DATA UNDER STUDY Block Start

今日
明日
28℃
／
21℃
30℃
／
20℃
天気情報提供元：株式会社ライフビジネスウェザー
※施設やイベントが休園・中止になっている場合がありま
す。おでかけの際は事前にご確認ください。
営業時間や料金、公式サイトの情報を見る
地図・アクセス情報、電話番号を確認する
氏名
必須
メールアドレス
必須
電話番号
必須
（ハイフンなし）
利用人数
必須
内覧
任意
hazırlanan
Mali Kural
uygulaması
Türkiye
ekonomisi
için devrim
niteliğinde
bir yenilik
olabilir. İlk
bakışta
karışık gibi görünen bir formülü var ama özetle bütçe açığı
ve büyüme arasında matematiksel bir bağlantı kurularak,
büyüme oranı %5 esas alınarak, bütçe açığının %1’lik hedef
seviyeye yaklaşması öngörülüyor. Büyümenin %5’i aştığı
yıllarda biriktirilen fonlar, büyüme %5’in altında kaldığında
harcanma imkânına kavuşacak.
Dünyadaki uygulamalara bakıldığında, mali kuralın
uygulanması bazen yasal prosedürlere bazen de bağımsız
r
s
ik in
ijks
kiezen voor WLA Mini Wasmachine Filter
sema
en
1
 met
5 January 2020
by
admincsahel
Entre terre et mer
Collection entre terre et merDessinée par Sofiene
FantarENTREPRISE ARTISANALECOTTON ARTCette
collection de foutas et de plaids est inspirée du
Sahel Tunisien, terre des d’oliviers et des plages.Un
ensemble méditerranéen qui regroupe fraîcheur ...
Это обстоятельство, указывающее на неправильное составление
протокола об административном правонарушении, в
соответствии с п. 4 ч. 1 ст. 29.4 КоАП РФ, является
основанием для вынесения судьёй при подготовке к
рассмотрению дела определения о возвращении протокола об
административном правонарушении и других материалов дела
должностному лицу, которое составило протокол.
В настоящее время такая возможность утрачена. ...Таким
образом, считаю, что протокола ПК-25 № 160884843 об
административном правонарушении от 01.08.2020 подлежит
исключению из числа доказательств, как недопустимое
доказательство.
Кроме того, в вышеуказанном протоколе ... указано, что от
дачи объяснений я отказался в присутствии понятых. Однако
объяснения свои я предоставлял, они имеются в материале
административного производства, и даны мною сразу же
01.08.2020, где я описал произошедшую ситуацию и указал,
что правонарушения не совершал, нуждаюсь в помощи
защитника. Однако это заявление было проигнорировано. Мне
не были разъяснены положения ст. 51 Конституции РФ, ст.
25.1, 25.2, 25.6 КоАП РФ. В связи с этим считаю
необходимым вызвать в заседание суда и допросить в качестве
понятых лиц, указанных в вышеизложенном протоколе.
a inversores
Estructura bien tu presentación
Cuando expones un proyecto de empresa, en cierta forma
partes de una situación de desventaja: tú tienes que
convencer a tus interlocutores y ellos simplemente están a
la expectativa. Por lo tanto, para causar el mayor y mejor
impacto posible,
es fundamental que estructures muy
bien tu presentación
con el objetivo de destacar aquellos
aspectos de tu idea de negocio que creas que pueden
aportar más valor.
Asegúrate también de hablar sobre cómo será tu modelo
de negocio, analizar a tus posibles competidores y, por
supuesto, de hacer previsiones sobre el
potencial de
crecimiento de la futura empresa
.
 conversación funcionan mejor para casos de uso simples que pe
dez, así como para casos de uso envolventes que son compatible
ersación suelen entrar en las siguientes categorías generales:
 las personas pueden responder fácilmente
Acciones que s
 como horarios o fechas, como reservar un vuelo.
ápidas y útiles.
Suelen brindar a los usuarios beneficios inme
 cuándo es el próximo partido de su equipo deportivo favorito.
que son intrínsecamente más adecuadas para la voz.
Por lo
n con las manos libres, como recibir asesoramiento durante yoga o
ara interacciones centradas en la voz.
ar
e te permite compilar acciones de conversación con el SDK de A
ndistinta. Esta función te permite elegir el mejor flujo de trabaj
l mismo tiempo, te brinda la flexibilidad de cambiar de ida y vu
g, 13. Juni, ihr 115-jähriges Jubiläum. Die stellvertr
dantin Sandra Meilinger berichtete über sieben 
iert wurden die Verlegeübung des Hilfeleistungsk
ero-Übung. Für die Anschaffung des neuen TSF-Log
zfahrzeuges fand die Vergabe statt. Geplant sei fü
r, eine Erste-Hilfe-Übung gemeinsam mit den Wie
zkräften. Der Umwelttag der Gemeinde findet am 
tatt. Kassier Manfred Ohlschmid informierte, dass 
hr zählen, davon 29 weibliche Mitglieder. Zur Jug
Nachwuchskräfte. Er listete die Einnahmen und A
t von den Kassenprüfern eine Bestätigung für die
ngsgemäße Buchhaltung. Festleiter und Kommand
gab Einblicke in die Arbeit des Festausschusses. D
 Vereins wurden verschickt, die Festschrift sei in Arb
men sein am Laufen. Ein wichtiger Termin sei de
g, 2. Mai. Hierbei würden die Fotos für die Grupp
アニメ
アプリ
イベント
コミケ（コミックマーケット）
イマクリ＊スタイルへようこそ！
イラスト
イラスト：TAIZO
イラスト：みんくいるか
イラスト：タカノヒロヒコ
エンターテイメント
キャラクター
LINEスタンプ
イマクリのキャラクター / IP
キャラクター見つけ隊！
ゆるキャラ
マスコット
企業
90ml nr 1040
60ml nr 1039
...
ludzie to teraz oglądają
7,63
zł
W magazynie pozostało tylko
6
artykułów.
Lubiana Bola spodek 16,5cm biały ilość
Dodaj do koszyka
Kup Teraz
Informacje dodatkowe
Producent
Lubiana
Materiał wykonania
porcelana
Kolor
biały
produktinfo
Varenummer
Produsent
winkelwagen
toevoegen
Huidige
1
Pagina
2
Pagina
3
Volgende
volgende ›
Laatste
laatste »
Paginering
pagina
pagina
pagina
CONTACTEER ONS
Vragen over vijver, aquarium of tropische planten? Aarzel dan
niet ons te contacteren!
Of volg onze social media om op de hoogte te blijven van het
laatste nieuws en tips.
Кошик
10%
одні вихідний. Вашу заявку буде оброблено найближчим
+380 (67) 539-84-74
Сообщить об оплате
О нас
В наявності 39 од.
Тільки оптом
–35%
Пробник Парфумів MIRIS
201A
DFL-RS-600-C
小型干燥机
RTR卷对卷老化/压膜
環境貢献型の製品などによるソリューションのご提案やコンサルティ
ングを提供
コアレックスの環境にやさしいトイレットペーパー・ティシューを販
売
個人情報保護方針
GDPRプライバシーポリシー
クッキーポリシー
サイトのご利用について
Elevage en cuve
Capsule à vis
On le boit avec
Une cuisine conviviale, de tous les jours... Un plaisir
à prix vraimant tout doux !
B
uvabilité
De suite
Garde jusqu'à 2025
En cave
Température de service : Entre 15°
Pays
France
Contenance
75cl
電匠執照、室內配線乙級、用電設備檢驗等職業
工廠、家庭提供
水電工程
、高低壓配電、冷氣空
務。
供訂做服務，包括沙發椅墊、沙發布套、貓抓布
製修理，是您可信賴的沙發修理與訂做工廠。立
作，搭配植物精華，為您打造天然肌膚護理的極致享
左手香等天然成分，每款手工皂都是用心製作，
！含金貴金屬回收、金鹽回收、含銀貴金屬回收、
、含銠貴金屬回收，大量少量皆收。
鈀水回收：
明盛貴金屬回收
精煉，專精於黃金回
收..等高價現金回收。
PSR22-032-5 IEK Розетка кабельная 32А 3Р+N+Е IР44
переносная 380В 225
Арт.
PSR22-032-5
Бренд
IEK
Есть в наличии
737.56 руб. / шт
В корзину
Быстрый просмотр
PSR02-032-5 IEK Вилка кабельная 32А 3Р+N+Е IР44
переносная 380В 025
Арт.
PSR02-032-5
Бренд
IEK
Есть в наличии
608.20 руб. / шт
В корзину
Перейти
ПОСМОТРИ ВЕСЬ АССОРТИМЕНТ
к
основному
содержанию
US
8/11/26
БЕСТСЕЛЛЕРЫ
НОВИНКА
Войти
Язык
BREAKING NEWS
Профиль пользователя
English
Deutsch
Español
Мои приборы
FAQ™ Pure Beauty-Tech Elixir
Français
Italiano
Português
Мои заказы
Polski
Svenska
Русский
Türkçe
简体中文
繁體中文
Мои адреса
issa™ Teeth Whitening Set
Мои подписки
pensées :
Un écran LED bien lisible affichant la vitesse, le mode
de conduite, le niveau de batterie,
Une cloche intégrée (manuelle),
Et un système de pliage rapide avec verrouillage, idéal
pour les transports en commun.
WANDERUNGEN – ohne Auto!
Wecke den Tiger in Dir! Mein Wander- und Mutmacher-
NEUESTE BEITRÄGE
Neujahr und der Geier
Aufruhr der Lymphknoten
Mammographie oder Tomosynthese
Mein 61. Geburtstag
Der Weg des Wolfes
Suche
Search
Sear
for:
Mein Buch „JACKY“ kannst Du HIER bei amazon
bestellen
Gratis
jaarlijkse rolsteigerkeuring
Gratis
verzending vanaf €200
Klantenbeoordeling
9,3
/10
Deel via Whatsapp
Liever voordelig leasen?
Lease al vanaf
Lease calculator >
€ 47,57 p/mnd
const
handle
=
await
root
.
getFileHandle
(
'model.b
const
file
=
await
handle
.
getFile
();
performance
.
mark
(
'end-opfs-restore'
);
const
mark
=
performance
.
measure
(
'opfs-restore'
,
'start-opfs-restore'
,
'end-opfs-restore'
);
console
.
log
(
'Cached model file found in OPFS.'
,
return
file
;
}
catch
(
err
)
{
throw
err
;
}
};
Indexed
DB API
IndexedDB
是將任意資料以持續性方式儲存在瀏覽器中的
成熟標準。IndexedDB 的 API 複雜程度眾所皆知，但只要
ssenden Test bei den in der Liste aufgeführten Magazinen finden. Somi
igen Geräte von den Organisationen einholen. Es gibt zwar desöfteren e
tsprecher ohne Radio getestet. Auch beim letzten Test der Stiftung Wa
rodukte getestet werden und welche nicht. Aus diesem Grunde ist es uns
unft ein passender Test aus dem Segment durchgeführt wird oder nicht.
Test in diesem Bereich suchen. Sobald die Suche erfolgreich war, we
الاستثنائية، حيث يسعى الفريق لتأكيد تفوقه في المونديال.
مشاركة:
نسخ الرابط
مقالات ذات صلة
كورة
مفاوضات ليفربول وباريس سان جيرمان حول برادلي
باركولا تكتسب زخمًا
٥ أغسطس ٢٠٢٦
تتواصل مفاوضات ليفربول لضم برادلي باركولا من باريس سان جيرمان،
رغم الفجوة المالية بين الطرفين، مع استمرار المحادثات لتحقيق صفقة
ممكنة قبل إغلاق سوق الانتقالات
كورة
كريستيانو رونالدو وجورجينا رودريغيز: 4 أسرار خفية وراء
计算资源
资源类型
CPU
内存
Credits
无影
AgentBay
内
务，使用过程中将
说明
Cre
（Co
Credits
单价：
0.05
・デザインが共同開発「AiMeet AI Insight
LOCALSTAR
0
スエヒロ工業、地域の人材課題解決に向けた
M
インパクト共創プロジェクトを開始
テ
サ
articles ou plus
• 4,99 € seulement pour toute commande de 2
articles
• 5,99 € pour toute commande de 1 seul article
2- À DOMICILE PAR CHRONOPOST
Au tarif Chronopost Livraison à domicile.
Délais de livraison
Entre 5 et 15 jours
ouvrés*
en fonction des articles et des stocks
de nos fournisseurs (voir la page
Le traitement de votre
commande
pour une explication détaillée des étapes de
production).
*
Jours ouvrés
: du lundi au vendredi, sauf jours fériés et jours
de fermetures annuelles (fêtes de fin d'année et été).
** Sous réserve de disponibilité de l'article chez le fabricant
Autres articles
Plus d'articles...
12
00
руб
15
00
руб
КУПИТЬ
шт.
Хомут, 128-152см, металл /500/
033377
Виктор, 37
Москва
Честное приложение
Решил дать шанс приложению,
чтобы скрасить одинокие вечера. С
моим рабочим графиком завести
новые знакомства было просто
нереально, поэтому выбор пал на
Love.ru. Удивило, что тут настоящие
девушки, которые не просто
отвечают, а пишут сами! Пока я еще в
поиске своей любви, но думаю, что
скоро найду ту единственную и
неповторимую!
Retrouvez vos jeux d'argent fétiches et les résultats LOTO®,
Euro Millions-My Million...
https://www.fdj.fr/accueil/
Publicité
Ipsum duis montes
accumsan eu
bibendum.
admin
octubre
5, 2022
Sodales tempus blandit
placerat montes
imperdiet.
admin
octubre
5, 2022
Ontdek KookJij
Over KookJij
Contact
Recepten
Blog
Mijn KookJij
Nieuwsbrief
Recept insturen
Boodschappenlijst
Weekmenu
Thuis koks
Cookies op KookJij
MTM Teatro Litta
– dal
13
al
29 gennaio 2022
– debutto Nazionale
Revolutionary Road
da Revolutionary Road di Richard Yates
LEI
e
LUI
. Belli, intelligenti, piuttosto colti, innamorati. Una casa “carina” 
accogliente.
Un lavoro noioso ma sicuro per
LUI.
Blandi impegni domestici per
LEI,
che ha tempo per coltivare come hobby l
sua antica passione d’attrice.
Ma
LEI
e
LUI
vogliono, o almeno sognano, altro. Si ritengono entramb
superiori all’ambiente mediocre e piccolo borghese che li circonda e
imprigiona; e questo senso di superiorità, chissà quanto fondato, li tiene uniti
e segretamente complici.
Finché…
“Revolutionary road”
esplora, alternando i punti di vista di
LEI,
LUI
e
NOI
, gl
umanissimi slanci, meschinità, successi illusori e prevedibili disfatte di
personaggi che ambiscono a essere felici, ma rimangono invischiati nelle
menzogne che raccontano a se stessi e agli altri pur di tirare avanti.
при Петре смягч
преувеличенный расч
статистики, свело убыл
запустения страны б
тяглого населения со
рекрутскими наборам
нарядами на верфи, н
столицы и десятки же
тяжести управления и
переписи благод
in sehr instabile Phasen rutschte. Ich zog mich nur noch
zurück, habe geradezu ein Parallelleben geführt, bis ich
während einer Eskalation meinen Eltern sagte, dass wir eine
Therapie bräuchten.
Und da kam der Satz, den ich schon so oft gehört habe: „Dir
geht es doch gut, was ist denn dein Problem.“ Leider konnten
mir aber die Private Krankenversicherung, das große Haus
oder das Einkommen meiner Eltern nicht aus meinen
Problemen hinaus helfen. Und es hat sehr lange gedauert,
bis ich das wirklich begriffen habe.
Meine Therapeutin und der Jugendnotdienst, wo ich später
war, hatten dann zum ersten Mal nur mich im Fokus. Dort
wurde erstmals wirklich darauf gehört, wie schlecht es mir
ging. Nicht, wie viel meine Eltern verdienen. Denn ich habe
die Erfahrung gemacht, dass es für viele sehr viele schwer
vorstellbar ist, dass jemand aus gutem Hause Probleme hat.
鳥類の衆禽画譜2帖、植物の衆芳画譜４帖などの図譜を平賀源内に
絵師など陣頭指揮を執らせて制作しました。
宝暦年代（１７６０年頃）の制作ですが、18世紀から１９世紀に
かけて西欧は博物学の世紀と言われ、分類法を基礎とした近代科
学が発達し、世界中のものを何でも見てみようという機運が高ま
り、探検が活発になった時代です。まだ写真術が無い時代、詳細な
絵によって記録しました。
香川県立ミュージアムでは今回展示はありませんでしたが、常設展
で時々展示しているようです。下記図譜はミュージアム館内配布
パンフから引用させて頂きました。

DATA UNDER STUDY Block End

INSTRUCTIONS FOR THE TASK
Reproduce the data word for word, beginning with its first line and continuing through the line that contains "Dünyadaki uygulamalara bakıldığında, mali", with that line included.

OUTPUT BELOW
今日
明日
28℃
／
21℃
30℃
／
20℃
天気情報提供元：株式会社ライフビジネスウェザー
※施設やイベントが休園・中止になっている場合がありま
す。おでかけの際は事前にご確認ください。
営業時間や料金、公式サイトの情報を見る
地図・アクセス情報、電話番号を確認する
氏名
必須
メールアドレス
必須
電話番号
必須
（ハイフンなし）
利用人数
必須
内覧
任意
hazırlanan
Mali Kural
uygulaması
Türkiye
ekonomisi
için devrim
niteliğinde
bir yenilik
olabilir. İlk
bakışta
karışık gibi görünen bir formülü var ama özetle bütçe açığı
ve büyüme arasında matematiksel bir bağlantı kurularak,
büyüme oranı %5 esas alınarak, bütçe açığının %1’lik hedef
seviyeye yaklaşması öngörülüyor. Büyümenin %5’i aştığı
yıllarda biriktirilen fonlar, büyüme %5’in altında kaldığında
harcanma imkânına kavuşacak.
Dünyadaki uygulamalara bakıldığında, mali kuralın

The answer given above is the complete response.